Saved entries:
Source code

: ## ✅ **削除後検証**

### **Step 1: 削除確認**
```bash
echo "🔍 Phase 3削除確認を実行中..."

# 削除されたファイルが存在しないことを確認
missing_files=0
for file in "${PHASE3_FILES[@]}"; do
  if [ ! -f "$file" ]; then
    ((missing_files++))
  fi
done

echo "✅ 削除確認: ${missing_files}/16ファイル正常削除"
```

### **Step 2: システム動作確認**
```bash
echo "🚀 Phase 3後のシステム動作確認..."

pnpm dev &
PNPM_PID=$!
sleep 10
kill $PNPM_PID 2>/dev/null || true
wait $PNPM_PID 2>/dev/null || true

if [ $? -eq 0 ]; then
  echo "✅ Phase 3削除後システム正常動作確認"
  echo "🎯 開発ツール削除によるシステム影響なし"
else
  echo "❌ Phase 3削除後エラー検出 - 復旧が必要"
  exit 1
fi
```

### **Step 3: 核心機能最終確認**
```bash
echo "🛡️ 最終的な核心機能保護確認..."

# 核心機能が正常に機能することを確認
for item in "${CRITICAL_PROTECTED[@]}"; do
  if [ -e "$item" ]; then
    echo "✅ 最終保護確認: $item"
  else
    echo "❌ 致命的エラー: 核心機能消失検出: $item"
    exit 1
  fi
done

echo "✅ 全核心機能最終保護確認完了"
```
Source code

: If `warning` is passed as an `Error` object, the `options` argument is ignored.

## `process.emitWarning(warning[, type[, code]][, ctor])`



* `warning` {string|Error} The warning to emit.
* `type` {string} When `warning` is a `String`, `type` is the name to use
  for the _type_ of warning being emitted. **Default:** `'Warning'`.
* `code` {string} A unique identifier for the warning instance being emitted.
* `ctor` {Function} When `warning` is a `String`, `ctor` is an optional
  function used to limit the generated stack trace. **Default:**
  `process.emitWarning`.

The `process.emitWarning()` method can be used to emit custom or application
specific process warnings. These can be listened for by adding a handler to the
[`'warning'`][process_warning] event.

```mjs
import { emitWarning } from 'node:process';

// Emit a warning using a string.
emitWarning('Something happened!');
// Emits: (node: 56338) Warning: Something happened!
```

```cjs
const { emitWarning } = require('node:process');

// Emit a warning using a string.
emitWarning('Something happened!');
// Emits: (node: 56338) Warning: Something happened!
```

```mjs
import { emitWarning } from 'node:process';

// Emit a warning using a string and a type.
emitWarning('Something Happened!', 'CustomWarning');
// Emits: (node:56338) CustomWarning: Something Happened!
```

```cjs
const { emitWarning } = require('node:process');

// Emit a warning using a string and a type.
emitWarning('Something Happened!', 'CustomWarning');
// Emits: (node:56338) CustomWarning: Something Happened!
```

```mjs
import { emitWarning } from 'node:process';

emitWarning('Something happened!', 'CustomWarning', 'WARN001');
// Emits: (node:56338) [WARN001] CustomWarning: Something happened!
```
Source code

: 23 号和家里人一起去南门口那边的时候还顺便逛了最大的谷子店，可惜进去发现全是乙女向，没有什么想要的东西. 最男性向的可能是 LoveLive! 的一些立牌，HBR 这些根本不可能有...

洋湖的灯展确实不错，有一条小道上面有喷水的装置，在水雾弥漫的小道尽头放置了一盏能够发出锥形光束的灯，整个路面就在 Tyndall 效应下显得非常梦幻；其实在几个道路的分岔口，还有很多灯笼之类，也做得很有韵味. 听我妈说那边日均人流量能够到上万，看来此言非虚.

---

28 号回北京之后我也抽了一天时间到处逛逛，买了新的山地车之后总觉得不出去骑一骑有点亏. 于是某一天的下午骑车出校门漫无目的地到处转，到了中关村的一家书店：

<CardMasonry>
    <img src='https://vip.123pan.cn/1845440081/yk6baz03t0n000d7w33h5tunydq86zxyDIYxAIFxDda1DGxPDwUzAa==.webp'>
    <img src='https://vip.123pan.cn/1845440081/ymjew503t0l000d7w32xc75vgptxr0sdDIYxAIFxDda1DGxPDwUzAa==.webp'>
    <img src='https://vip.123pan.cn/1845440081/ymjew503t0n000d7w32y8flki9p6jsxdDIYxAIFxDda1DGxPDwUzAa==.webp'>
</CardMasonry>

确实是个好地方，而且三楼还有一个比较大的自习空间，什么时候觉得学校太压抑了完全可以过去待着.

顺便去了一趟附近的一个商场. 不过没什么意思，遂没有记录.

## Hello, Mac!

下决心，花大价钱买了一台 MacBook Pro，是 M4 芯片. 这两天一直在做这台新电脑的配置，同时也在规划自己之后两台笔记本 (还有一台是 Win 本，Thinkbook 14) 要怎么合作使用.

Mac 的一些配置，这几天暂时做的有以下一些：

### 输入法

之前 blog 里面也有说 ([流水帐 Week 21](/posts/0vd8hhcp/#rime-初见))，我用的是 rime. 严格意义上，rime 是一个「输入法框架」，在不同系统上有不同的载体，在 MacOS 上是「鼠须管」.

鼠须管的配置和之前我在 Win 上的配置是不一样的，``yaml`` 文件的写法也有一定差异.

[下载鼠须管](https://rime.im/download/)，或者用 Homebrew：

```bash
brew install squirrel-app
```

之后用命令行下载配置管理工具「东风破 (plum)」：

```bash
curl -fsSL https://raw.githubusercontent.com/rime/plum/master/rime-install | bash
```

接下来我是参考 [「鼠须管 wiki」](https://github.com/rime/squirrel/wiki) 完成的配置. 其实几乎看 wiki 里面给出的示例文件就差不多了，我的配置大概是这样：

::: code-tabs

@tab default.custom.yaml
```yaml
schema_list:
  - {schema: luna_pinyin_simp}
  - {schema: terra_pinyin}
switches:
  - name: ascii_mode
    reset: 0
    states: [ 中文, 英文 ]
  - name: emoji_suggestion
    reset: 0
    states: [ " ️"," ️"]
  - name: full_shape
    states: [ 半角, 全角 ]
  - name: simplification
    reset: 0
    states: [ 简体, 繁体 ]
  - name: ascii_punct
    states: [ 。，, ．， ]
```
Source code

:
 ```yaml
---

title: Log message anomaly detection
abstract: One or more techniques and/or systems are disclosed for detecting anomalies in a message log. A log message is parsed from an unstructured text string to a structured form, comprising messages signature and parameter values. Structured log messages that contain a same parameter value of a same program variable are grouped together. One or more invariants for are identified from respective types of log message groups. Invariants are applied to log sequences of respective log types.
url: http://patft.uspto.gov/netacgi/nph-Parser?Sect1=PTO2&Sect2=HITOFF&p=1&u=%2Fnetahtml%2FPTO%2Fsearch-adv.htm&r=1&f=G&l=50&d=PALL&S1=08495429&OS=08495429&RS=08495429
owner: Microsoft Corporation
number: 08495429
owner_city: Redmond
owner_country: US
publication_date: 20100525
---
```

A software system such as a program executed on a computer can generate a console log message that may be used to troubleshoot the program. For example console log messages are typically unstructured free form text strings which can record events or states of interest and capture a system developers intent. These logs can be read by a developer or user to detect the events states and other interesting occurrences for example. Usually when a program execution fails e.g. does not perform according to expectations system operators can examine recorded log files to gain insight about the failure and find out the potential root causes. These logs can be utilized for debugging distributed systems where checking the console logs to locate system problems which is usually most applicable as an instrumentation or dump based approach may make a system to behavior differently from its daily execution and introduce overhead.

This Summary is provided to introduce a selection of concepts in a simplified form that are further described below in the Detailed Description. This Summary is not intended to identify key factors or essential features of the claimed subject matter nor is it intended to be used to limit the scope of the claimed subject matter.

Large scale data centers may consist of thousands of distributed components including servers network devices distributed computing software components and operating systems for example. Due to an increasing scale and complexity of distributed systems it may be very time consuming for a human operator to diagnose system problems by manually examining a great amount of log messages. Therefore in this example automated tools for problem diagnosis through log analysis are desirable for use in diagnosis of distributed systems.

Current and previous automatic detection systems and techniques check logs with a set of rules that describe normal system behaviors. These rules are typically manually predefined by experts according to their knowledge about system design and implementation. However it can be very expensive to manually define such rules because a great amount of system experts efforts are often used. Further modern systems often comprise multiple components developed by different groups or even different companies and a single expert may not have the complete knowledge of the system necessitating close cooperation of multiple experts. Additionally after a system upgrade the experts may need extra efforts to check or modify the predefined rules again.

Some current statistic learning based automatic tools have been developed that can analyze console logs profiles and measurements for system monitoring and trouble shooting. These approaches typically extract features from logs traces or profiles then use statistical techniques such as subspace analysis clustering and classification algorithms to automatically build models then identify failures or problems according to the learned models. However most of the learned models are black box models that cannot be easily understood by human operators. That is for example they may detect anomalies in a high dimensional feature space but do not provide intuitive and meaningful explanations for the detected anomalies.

**Goal of the exercise**
When the entries above show the word "Step" in a line, copy that line out.

**Final answer**
### **Step 1: 削除確認**
### **Step 2: システム動作確認**
### **Step 3: 核心機能最終確認**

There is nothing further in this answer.